Different CPUs run different operating systems, and the byte sequence is different, see the table below.
Processor OS byte sort
Alpha all Little endian
Hp-pa NT Little Endian
Hp-pa UNIX Big Endian
Intelx86 all Little Endian <-----x86 system is a small-end byte-order system
motorola680x () All big endian
MIPS NT Little Endian
MIPS UNIX Big Endian
PowerPC NT Little Endian
PowerPC non-NT big endian <-----PPC system is a big-endian byte-order system
rs/6000 UNIX Big Endian
SPARC UNIX Big Endian
IXP1200 Arm Core All Little endian
V. Description of code Examples
Let's look at the code below and see what's going on.

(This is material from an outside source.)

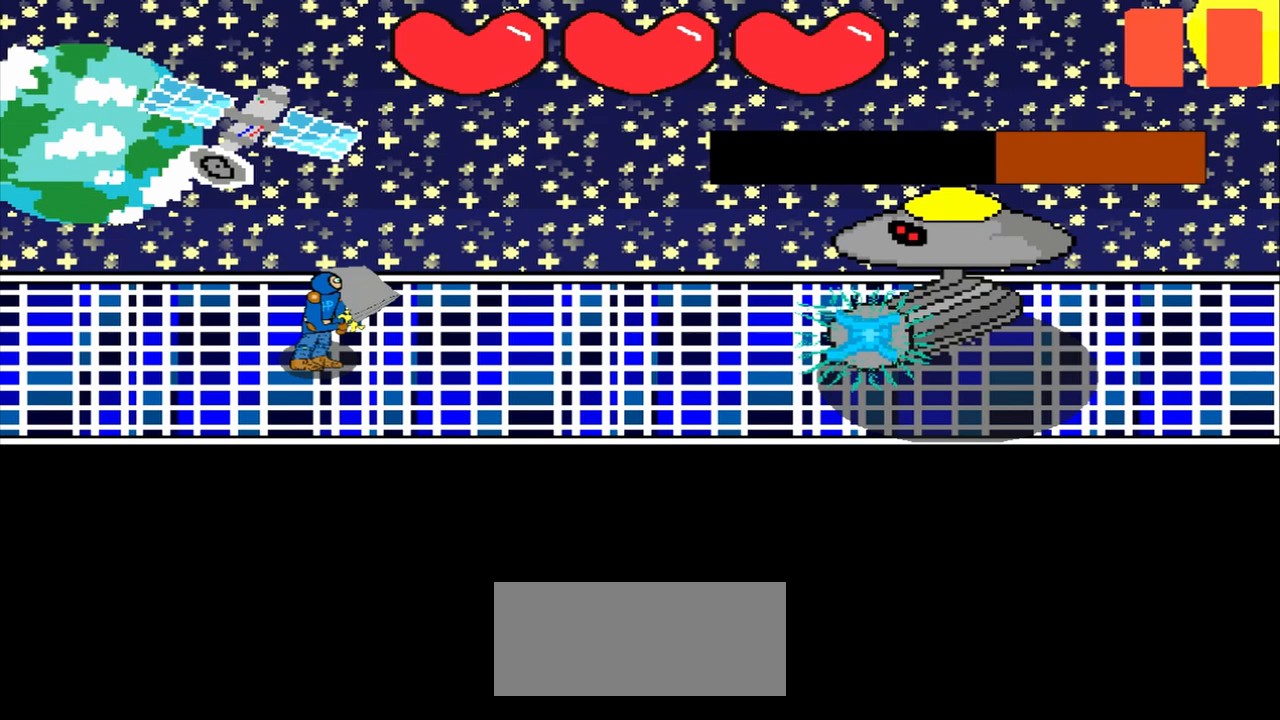
{"buttons": [], "left_stick": "down-right", "events": [[42, "left_stick", "left"], [292, "left_stick", "center"], [500, "left_stick", "down-right"]]}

This is run under Hp-unix 9000/800 complete C language code, that is, the Big-endian mode.
#include <unistd.h>
void Main ()
{
int i=0x41424344;
printf ("int address:%x value:%x\n", &i,i);
printf ("-------------------------------\ n");
char* paddress= (char*) &i;
Int J;
for (j=0;j<=3;j++)
{
printf ("Char address:%x value:%c\n", paddress,*paddress);
paddress++;
}
}
Compile output (cc-g ...) :
int address:7f7f08f0 value:41424344
-------------------------------
Char address:7f7f08f0 value:a
Char Address:7f7f08f1 value:b
Char Address:7f7f08f2 VALUE:C
Char address:7f7f08f3 value:d
Let's go back to Windows XP and take a look at the output of this piece of code. Little-endian mode.
#include <stdio.h>
void Main ()
{
int i=0x41424344;
printf ("int address:%x value:%x\n", &i,i);
printf ("-------------------------------\ n");
char* paddress= (char*) &i;
Int J;
for (j=0;j<=3;j++)
{
printf ("Char address:%x value:%c\n", paddress,*paddress);
paddress++;
}
}
Compile output (VC 6.0):
int address:12ff7c value:41424344
-------------------------------
Char address:12ff7c value:d
Char address:12ff7d VALUE:C
Char address:12ff7e value:b
Char address:12ff7f value:a
Read the above code, it should be very clear, what byte order. It's so simple to die. int i=0x41424344;
Using the 16 system, we know that a acsii code is 65,16 is 41, you can understand, this example is to pass the output
A,b,c,d to verify the byte order. I have a list of memory data, I believe there will be a deeper understanding.
The Big-endian memory placement sequence is as follows:
Address: 0x7f7f08f0 0x7f7f08f1 0x7f7f08f2 0x7f7f08f3
0x41 0x42 0x43 0x44
The Little-endian memory placement sequence is as follows:
Address: 0x0012ff7c 0x0012ff7d 0x0012ff7e 0x0012ff7f
0x44 0x43 0x42 0x41
Six, use the function to judge the system is big endian or little endian
BOOL Isbig_endian ()
Returns true if the byte order is Big-endian;
return false on the contrary to Little-endian
{
unsigned short test = 0x1122;
if (* (unsigned char*) &test = = 0x11)
return TRUE;
Else
return FALSE;
}//isbig_endian ()
Vii. Final note
Host byte order (host)
Little-endian [Intel, VAX and Unisys processors, etc.]
Network byte order (network)
Big-endian [IBM 370, Motorola and most RISC designs----IBM mainframes and most UNIX platforms]
Byte conversions are mostly used in the case of network programming, or code porting.
Some related functions in the UNIX environment: (Must include header file #include <netinet/in.h>)
Htons ()--"Host to network short"
HTONL ()--"Host to Network Long"
Ntohs ()--"network to Host short"
Ntohl ()--"network to Host Long"
Some related functions of Windows. Net:
Hosttonetworkorder
Networktohostorder
Add: Ace uses ACE_INPUTCDR and ACE_OUTPUTCDRCDR to handle byte-order and byte-alignment issues.